Tech-driven companies continue to command office rents in India: JLL

Anil Urs Bengaluru | Updated on December 27, 2019 Published on December 27, 2019

A representational image.

Premium office sub-markets in Delhi, Gurgaon, Mumbai and Bengaluru are featured in the JLL’s Global Premium Office Rent Tracker (PORT) that ranks 86 sub-markets spread over 76 cities globally.

JLL has released the fifth edition of PORT, in which Mumbai ranks in top 40.

“World over, including India, technology-driven companies continue to command office rents. Occupancy costs around the world continue to rise for premium offices; With new supply coming in, rental growth is likely to decelerate in 2020. While Occupiers will continue to look at alternate and more affordable office options,” Ramesh Nair, CEO & Country Head – India, JLL said.

According to JLL globally, with new construction expected to peak over the coming year, the supply of premium office space is likely to gradually increase. Although occupier choice is increasing, premium space is still not in plentiful supply. Among the top office markets, the overall vacancy rate remains in the low single digits. In India, while the net absorption across cities has more than doubled in the third quarter (July-September) of 2019 the vacancy levels have remained almost at similar levels since 2018.
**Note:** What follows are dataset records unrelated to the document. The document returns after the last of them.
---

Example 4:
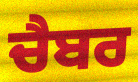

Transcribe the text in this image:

ਚੈਬਰ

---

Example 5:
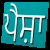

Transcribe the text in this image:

ਪੈਸ਼ਾ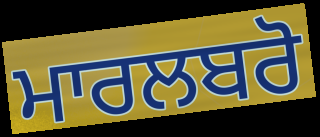
ਮਾਰਲਬਰੋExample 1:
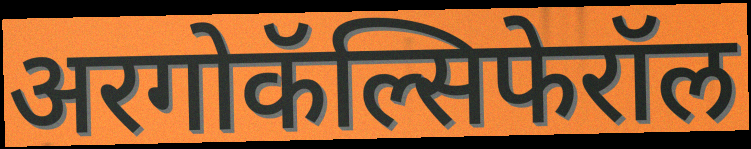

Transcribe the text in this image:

अरगोकॅल्सिफेरॉल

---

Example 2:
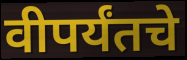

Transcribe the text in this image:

वीपर्यंतचे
It further added, while the banking and financial services industry continues to be the main driving force of premium office rents, technology firms – particularly online platforms – are playing a greater role in pushing premium office occupancy costs. Indian cities are no different.
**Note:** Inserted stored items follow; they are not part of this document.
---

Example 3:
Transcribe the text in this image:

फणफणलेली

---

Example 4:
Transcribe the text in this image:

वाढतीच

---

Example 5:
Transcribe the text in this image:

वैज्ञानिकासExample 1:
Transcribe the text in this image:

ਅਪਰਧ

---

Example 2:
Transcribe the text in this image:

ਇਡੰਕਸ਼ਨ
According to the Third Quarter Office Market Update from JLL IT/ITeS occupiers accounted for nearly 50 per cent of overall leasing across Indian cities.

Nair said, “To put things into perspective, 2017 and 2018 witnessed net absorption of 28.7 million square feet and 33.2 million square feet, respectively in the entire year. A significant surge was witnessed in Q3 2019 with net absorption more than doubling as compared to the same period last year – from 5.3 million square feet in Q3 2018 to 10.9 million square feet in Q3 2019. This strong growth in demand was mainly led by strong expansion of IT/ITeS (48 per cent of overall leasing) and BFSI (11 per cent of overall leasing) occupiers.”